L’idée d’enveloppement ou d’emboîtement recouvre plusieurs significations et recoupe d’autres fonctions du cadre. C’est d’abord entourer le tableau de matière précieuse, de bois et d’or. C’est en même temps l’envelopper d’aura, de considération et de distinction. C’est aussi le présenter, c’est-à-dire non seulement le rendre présent, l’énoncer, mais aussi en faire un présent, un cadeau présenté avec soin comme les luxueux emballages de Christo et Jeanne-Claude. Cet empaquetage est une manière de matérialiser le regard. C’est mettre l’art dans une enveloppe pour l’adresser et inviter à l’ouvrir.
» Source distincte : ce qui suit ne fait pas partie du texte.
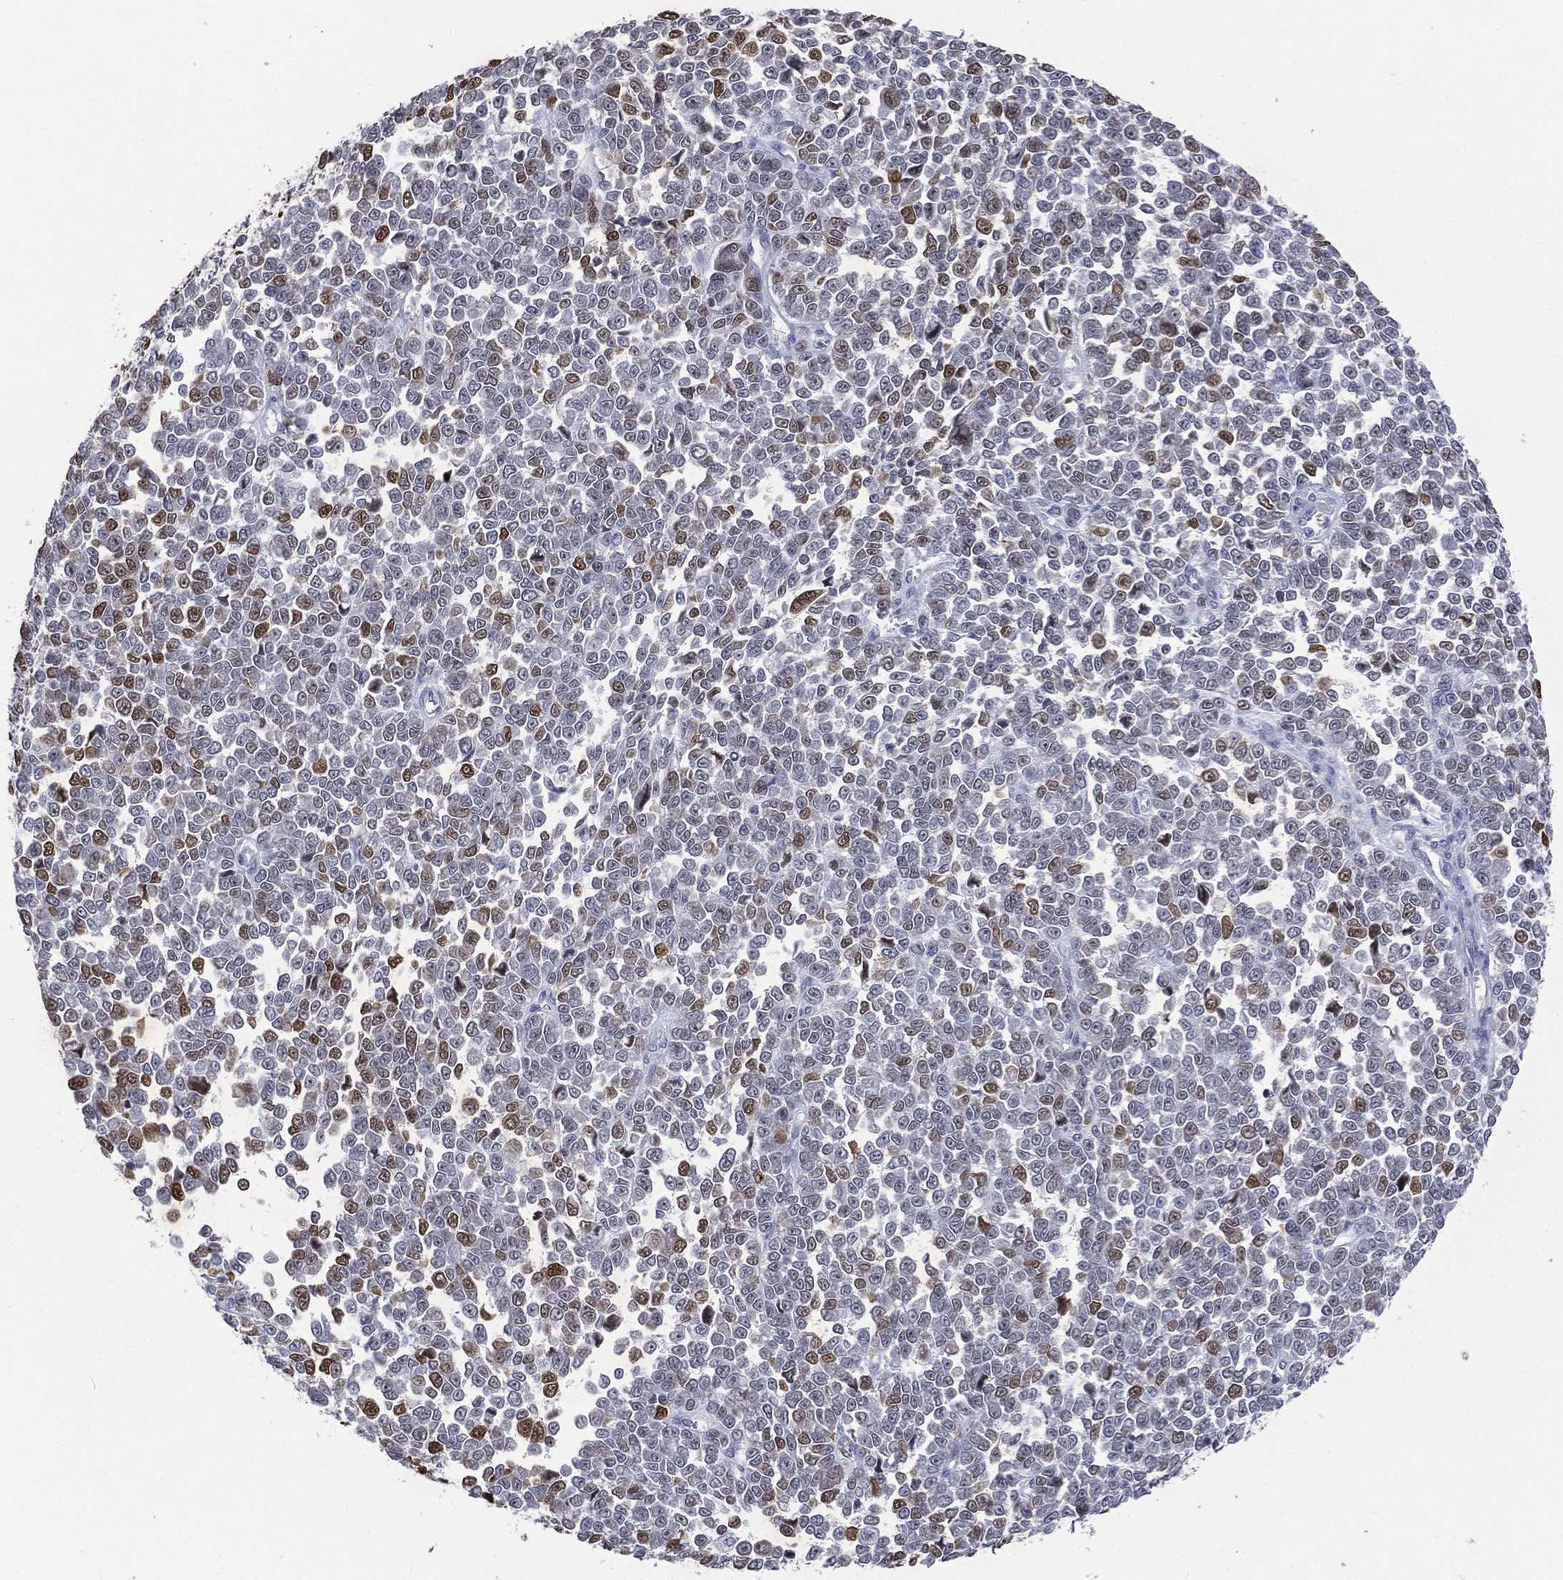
{"staining": {"intensity": "strong", "quantity": "<25%", "location": "nuclear"}, "tissue": "melanoma", "cell_type": "Tumor cells", "image_type": "cancer", "snomed": [{"axis": "morphology", "description": "Malignant melanoma, NOS"}, {"axis": "topography", "description": "Skin"}], "caption": "Protein staining demonstrates strong nuclear staining in approximately <25% of tumor cells in malignant melanoma.", "gene": "SSX1", "patient": {"sex": "female", "age": 95}}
La citation, emboîtement discursif, réflète l’emboîtement matériel que Germano Celant énumère ainsi : « painting, frame, wall, room, building, city, territory, earth, universe. » 178 Cette fonction relève de ce que nous avons nommé articuler, et est proche de la notion de parentalité (l’enchaînement des générations) 179 . Les classements historiques de l’art le dévoilent : pendant des siècles, la peinture et la sculpture sont placées dans l’architecture du temple et du palais. Le cadre condense l’espace architectural 180 . Et au XXe siècle, quand l’architecture est radicalement mise en question et après l’utopie de Mondrian ou de Malevitch, la peinture, pensée par sa place dans l’ensemble, pourra devenir une forme de design 181 .
L’emboîtement peut se lire à l’envers. Ainsi les tableaux dans l’atelier de Mondrian doivent induire un monde extérieur fictif et idéal. Pour Dominique Chateau, la progression, qu’il compare aux poupées russes, va de l’immatériel au plus matériel et vice-versa 182 . Werner Wolf n’utilise pas le terme emboîtement, mais il repère la notion quand il fait axiome du fait que le cadre se situe toujours par rapport à l’œuvre à un niveau logique supérieur 183 .
« Framed », 1982, p. 55. Ce qui compte pour Celant, c’est la relation rythmique entre les éléments qui s’emboîtent.
Voir « Supplémenter, 20 ».
Rougé : « En enveloppant ainsi le regard, le cadre lui offre des repères, reconstitue l’abri de l’église, de la maison, du temple ou de la caverne. » « En-visager l’absence » in Cadres & Marges, 1995, p. 29.
« Pour beaucoup d’artistes de la première abstraction, celle-ci inaugura non seulement la fin de la représentation naturelle, mais, à terme, [selon Mondrian] ‘la fin de l’art comme objet séparé de notre environnement’ ». Lebensztejn « A partir du cadre » in Annexes, 1999, p. 213. Nous pensons aussi à la place de la peinture pour le Bauhaus.
« Il y a, du réel au musée et du musée au tableau, quelque chose comme l’emboîtement des poupées russes, et au fil de ces degrés, l’idée de cadre prend un sens de plus en plus précis, de plus en plus physique ». « Duchamp, du cadre » in Cadres & Marges, 1995, p. 103.
Werner Wolf, : « Familiar framings are distinct from, and located on an (onto-)logically higher level than, the framed. » Wolf and Bernhart (dir.), Framing Borders in Literature and Other Media, Amsterdam/ New York, 2006. Introduction, p.